Inside the Studio

Edie Nadelhaft

What are the major themes you pursue in your work?
I am primarily interested in the physical world and the human experience of that, what it literally feels like to be alive, right now. Of course there is a huge psychological component to this “condition” as well, which is addressed, albeit less directly. Also, I think a lot about the rapid evolution of digital culture, in which, although much fuss is made about connection, touch in the literal sense of the term is increasingly rare. One could say that I paint this world inch by inch, or more accurately, pixel by pixel, as I create and reference my own digital photographs as source imagery. Although the end result is quite realistic, I am careful to maintain a balance between a rich, lively paint surface and visual accuracy. Painting must retain a little wildness in my humble opinion.

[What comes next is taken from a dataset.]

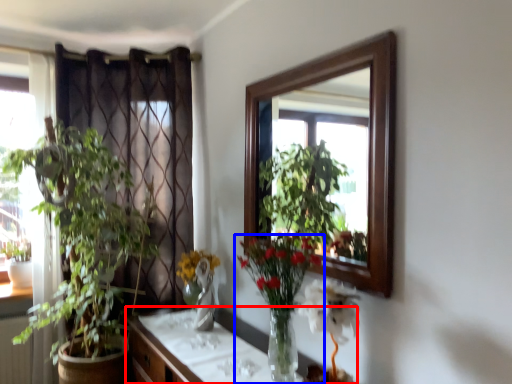
Question: Which object appears farthest to the camera in this image, cabinetry (highlighted by a red box) or houseplant (highlighted by a blue box)?

Choices:
 (A) cabinetry
 (B) houseplant

Answer: (B)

My perspective, which ranges from close to extreme close up, can bring my compositions to the brink of abstraction by focusing so narrowly that the context of the artwork can become obscured. What remains is an unbounded section of sensual topography, the actual scale and orientation of which is unknowable and unimportant. Situational cues such as a horizon line or body contour are intentionally cropped out. This, combined with the essentially fractal nature of my most recent subjects -skin and water- fosters an ambiguity that keeps the focus on the pure physicality of both the subject and the painting. Vija Celmins is lately a close ally in terms of composition and subject matter, but the vivid sensuality of my work often invites comparison with Marilyn Minter or much to my delight, late Guston.

What was the best advice given to you as an artist?
Stop using black paint out of the tube. Rather I should mix it and make my own. Boring, but true. This has been especially useful in my current series where I am intentionally limiting my palette to a grey scale, but because it is mixed, there is greater temperature and tonal fluctuation than if I used black.

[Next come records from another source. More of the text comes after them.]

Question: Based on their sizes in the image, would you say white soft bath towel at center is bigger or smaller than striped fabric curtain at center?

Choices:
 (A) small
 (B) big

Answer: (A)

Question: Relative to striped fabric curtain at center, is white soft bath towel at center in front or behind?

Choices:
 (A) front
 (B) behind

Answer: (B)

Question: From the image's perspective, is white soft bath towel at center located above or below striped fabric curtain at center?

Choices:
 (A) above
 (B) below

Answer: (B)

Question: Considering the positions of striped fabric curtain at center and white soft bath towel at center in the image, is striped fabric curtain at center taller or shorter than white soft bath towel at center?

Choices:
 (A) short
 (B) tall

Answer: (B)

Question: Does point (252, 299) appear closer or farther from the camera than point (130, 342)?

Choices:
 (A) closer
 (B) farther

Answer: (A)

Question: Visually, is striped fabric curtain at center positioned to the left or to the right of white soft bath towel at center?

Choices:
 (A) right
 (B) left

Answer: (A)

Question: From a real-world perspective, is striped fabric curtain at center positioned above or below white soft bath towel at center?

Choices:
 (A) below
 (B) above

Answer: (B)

Prefer to work with music or in silence?
I love music, but certain stages of my process are very intellectually demanding, almost like a verbal task, so just as you cannot speak and read at the same time, I can’t paint and listen simultaneously.

If you could only have one piece of art in your life, what would it be?
Robert Smithson’s Spiral Jetty. And since it is an earthwork, I kind of already have it, as much as anyone can. I have loved this work from afar for ever and when I finally saw it in person last year, flew over it in a helicopter, landed nearby and walked on its surface–it did not disappoint!

Who are your favorite writers?
This changes, but at this moment, they are, in no particular order: Jeffrey Eugenides, Alice Munro, and Milan Kundera.